# Recorded data
_____

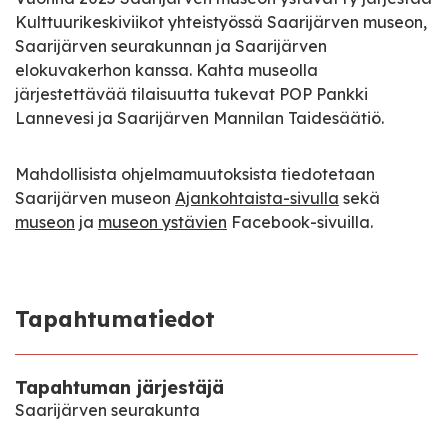
Kulttuurikeskiviikot yhteistyössä Saarijärven museon,
Saarijärven seurakunnan ja Saarijärven
elokuvakerhon kanssa. Kahta museolla
järjestettävää tilaisuutta tukevat POP Pankki
Lannevesi ja Saarijärven Mannilan Taidesäätiö.
Mahdollisista ohjelmamuutoksista tiedotetaan
Saarijärven museon
Ajankohtaista-sivulla
sekä
museon
ja
museon ystävien
Facebook-sivuilla.
Tapahtumatiedot
Tapahtuman järjestäjä
Saarijärven seurakunta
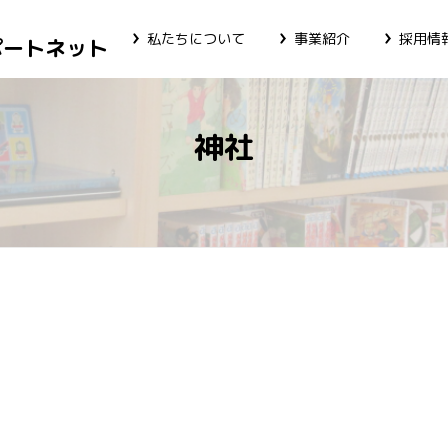
私たちについて
事業紹介
採用情
ポートネット
神社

_____

State how many lines in the entries above hold the word "museon", with no further text.

# The completed task
4